*** Opening Data listing ***
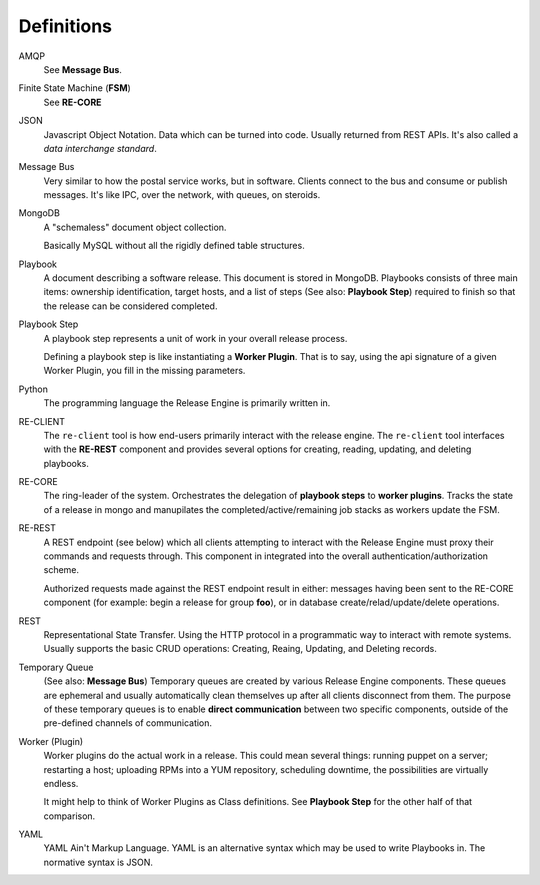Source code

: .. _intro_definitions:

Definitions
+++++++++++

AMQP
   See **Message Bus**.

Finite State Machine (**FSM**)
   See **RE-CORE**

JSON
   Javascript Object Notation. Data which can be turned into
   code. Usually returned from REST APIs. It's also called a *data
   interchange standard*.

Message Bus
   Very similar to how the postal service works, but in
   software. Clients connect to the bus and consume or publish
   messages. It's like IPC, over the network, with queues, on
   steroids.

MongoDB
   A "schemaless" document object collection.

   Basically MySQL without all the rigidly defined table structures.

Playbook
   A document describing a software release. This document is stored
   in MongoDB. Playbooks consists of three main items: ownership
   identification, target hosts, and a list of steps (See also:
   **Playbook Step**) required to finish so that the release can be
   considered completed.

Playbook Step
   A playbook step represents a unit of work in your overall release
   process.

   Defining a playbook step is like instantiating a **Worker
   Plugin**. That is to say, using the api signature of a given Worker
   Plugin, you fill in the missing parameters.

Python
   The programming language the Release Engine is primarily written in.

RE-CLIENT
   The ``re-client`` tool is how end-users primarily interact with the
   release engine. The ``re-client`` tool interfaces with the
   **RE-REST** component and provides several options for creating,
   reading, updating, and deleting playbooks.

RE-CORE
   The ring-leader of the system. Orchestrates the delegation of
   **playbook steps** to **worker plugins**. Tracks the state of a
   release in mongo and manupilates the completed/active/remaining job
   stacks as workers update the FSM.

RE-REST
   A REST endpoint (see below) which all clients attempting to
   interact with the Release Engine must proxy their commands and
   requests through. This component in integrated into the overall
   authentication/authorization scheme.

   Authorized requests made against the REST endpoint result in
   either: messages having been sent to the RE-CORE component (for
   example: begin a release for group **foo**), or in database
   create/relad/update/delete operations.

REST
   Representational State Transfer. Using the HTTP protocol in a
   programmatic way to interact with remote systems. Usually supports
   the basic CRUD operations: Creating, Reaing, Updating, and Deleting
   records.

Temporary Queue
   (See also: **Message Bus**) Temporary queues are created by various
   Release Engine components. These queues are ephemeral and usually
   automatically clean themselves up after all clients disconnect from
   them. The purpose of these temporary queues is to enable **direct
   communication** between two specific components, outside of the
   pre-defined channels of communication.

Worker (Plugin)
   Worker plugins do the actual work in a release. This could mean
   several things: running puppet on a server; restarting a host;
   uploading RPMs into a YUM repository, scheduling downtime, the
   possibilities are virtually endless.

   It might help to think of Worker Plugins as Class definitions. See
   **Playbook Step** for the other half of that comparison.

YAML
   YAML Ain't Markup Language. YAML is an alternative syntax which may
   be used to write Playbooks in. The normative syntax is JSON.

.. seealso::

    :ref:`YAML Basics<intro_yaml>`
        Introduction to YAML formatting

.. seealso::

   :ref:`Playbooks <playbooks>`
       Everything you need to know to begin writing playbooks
*** Closing Data listing ***
• Aim of the task: Only the lines from the top of the records through the line with "document object collection." belong in the copy; write them out exactly, leaving out pictures.

• Solution for this problem:
Source code

: .. _intro_definitions:

Definitions
+++++++++++

AMQP
   See **Message Bus**.

Finite State Machine (**FSM**)
   See **RE-CORE**

JSON
   Javascript Object Notation. Data which can be turned into
   code. Usually returned from REST APIs. It's also called a *data
   interchange standard*.

Message Bus
   Very similar to how the postal service works, but in
   software. Clients connect to the bus and consume or publish
   messages. It's like IPC, over the network, with queues, on
   steroids.

MongoDB
   A "schemaless" document object collection.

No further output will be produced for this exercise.